Go through the entries below and print each one exactly, leaving out pictures.

Data records Block Start

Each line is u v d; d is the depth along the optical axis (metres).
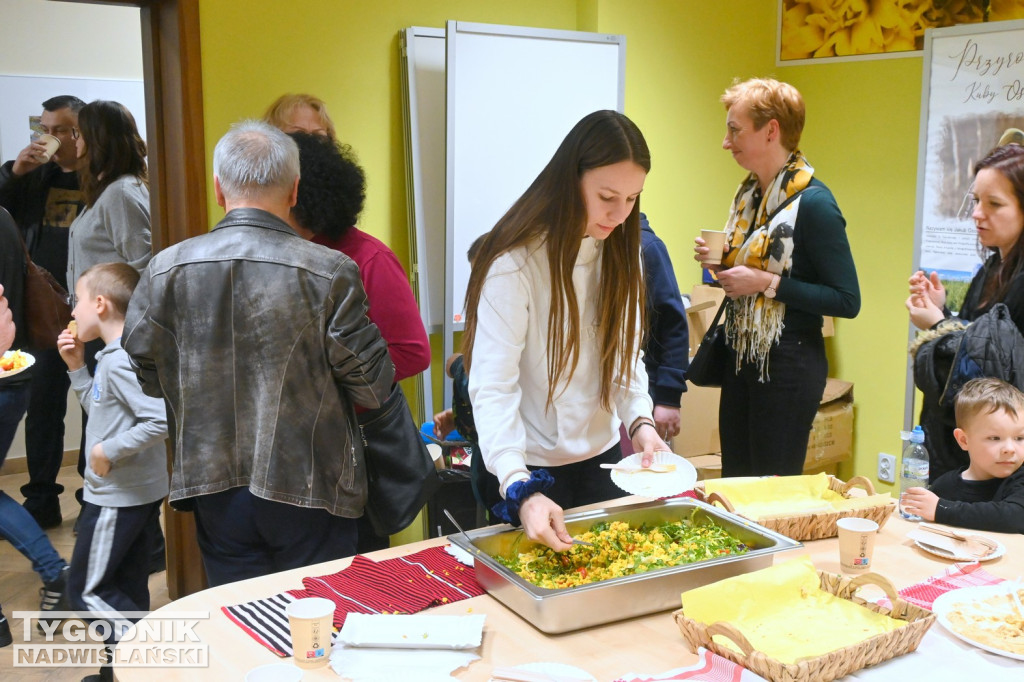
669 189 4.14
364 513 2.44
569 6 3.81
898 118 4.02
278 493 1.93
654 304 3.00
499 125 3.53
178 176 3.12
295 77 3.24
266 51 3.18
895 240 4.11
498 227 1.84
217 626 1.54
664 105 4.05
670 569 1.56
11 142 4.76
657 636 1.49
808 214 2.77
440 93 3.47
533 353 1.87
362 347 1.96
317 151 2.28
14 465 4.99
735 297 2.94
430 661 1.40
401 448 2.26
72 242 3.74
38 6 4.72
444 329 3.43
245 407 1.95
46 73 4.80
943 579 1.71
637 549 1.70
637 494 1.75
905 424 3.91
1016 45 3.31
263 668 1.29
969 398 2.14
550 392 1.88
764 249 2.87
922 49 3.89
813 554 1.83
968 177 3.50
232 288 1.92
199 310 1.92
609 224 1.79
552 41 3.59
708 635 1.38
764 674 1.31
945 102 3.54
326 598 1.62
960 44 3.46
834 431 4.18
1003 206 2.52
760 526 1.76
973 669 1.35
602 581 1.51
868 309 4.26
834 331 4.39
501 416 1.74
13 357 3.31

Data records Block End

— Answer to the problem —
Each line is u v d; d is the depth along the optical axis (metres).
669 189 4.14
364 513 2.44
569 6 3.81
898 118 4.02
278 493 1.93
654 304 3.00
499 125 3.53
178 176 3.12
295 77 3.24
266 51 3.18
895 240 4.11
498 227 1.84
217 626 1.54
664 105 4.05
670 569 1.56
11 142 4.76
657 636 1.49
808 214 2.77
440 93 3.47
533 353 1.87
362 347 1.96
317 151 2.28
14 465 4.99
735 297 2.94
430 661 1.40
401 448 2.26
72 242 3.74
38 6 4.72
444 329 3.43
245 407 1.95
46 73 4.80
943 579 1.71
637 549 1.70
637 494 1.75
905 424 3.91
1016 45 3.31
263 668 1.29
969 398 2.14
550 392 1.88
764 249 2.87
922 49 3.89
813 554 1.83
968 177 3.50
232 288 1.92
199 310 1.92
609 224 1.79
552 41 3.59
708 635 1.38
764 674 1.31
945 102 3.54
326 598 1.62
960 44 3.46
834 431 4.18
1003 206 2.52
760 526 1.76
973 669 1.35
602 581 1.51
868 309 4.26
834 331 4.39
501 416 1.74
13 357 3.31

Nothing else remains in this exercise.